While I have a personal support network of close friends and family, they can’t always be there, and that’s where idols come in. I’ve lost count of the times I’ve watched IZ*ONE have fun, laugh, and sing when I was feeling down, and they made me feel better. It was comforting seeing them each day, whether it was through official social media posts, or one of the hundreds of WIZ*ONE I follow on Twitter sharing their own favorite IZ*ONE moments. IZ*ONE became a welcome distraction from real life. Simply, IZ*ONE made me feel better.

This is part of the reason why the disbandment and the way the group ended hurt so much. IZ*ONE had become a support network, which has now been completely removed. But much, much worse was how the disbandment affected the members, and as an idol fan, this is the worst thing that could happen. On both days of the One, The Story concert, the members sobbed and poured out their feelings, and their reactions broke my heart.

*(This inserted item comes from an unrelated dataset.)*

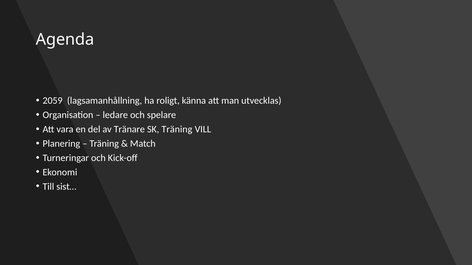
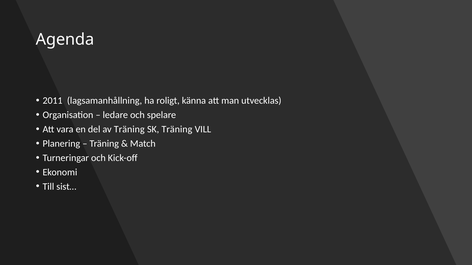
2059: 2059 -> 2011
av Tränare: Tränare -> Träning
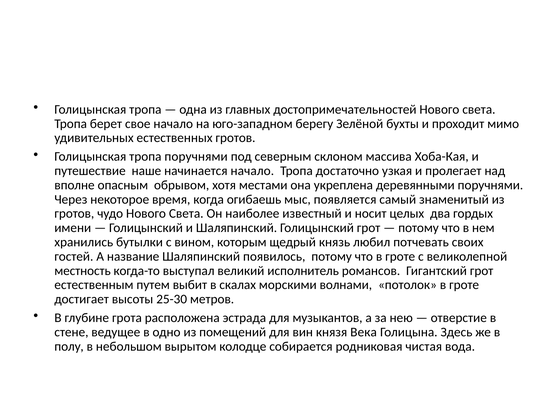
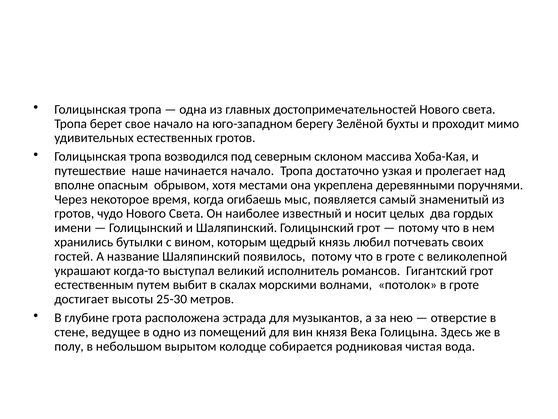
тропа поручнями: поручнями -> возводился
местность: местность -> украшают
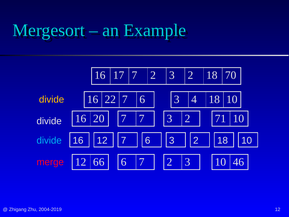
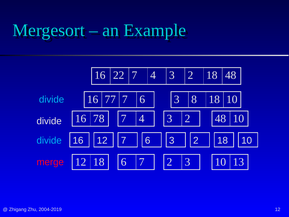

Despite this, they still delivered an amazing performance, proving again how much effort they put into making us happy.

Real emotion

It has taken a little time to consider and understand why I feel the way I do about IZ*ONE disbanding. Initially my thoughts and concerns were about the group, and how they were feeling after the concert and the news. Seeing Chaewon hyperventilating through her message to us, Nako’s raw emotion, and even the usually very strong Yujin cry was truly awful, but it was Minju’s words that hit me hardest. She talked about how she felt alone and sad before IZ*ONE, and how she couldn’t imagine what it would be like to go back being alone after the group was no longer together. My own feelings echo her words.

IZ*ONE’s custom microphones

The sudden breakup and the restrictions due to the pandemic also means no-one has been able to say goodbye to IZ*ONE in person. I’d want to be there in the audience, at a time when it’s possible, to properly support the group during their last, emotional concert and I know I’m not the only one. Idol fandom isn’t something to be treated lightly as there’s real emotion at play, on both sides, and without respect from the companies behind the group, the pain ends up being considerable. For me, and I imagine a lot of others, it’s amplified even more by how life is at the moment.

Like Minju, I was often on my own before IZ*ONE, and the group changed that at a very important time of my life. Also like Minju, I don’t want to go back to the way it was before. If IZ*ONE really must disband  — and the group’s success makes this seem like an odd decision by itself  — denying both the group and fans of a meaningful, heartfelt and most of all cathartic goodbye borders on inhuman, because it’s at a time when idols matter the most, and when they should be truly thanked for everything they’ve done.